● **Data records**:
========================
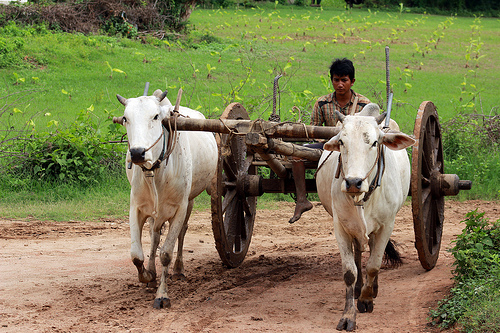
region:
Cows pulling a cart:
[122, 83, 412, 329]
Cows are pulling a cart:
[102, 85, 419, 332]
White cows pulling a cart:
[115, 81, 426, 331]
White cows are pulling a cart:
[109, 75, 413, 328]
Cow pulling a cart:
[103, 90, 233, 313]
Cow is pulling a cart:
[102, 82, 227, 314]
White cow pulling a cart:
[110, 78, 227, 313]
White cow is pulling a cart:
[103, 84, 224, 311]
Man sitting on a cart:
[285, 56, 397, 224]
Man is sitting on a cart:
[287, 50, 394, 225]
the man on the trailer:
[286, 56, 366, 223]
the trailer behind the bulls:
[210, 100, 470, 270]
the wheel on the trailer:
[210, 102, 255, 265]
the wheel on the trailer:
[410, 100, 445, 270]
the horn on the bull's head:
[333, 108, 344, 120]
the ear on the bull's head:
[378, 130, 415, 150]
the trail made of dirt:
[0, 198, 498, 330]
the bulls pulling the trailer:
[115, 88, 414, 330]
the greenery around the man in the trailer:
[0, 1, 498, 331]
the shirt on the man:
[309, 89, 369, 126]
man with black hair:
[322, 43, 362, 120]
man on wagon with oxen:
[102, 49, 471, 325]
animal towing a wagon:
[100, 78, 217, 310]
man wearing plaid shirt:
[293, 33, 400, 135]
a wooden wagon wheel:
[204, 83, 263, 283]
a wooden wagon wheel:
[407, 90, 458, 280]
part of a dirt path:
[191, 273, 290, 328]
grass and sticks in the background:
[18, 80, 93, 190]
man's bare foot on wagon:
[277, 156, 314, 226]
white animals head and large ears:
[309, 101, 407, 205]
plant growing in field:
[455, 101, 475, 111]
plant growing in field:
[453, 77, 480, 92]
========================
● **WHAT YOU SHOULD DO**: Render the lines of the entries from the line containing "the man on the" through the line containing "[322, 43, 362, 120]", both included, as a numbered list, omitting any blank lines.

● **RESPONSE TO THE TASK**:
1. the man on the trailer:
2. [286, 56, 366, 223]
3. the trailer behind the bulls:
4. [210, 100, 470, 270]
5. the wheel on the trailer:
6. [210, 102, 255, 265]
7. the wheel on the trailer:
8. [410, 100, 445, 270]
9. the horn on the bull's head:
10. [333, 108, 344, 120]
11. the ear on the bull's head:
12. [378, 130, 415, 150]
13. the trail made of dirt:
14. [0, 198, 498, 330]
15. the bulls pulling the trailer:
16. [115, 88, 414, 330]
17. the greenery around the man in the trailer:
18. [0, 1, 498, 331]
19. the shirt on the man:
20. [309, 89, 369, 126]
21. man with black hair:
22. [322, 43, 362, 120]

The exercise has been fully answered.